WIERSZE DO PRZETWORZENIA>
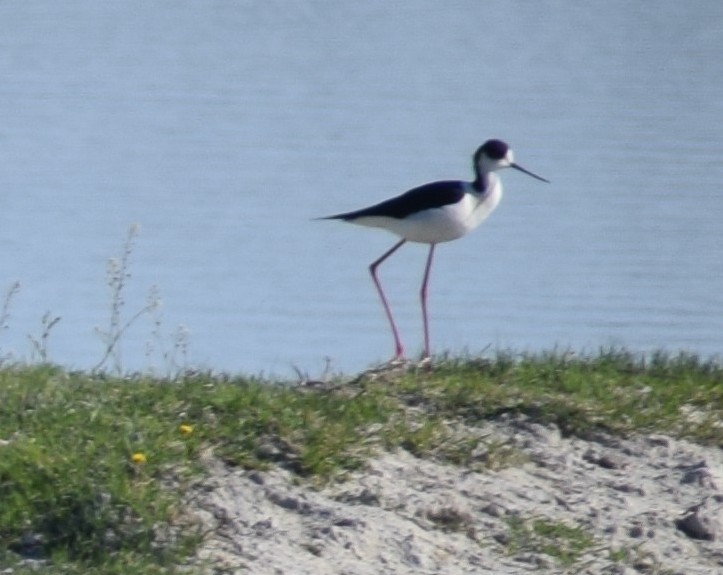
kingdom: Animalia
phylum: Chordata
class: Aves
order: Charadriiformes
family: Recurvirostridae
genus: Himantopus
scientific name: Himantopus himantopus
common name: Black-winged stilt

OPIS ZADANIA>
Przepisz bez żadnych zmian wszystkie powyższe wiersze. Obrazy pomiń w odpowiedzi.

ODPOWIEDŹ DO ĆWICZENIA>
kingdom: Animalia
phylum: Chordata
class: Aves
order: Charadriiformes
family: Recurvirostridae
genus: Himantopus
scientific name: Himantopus himantopus
common name: Black-winged stilt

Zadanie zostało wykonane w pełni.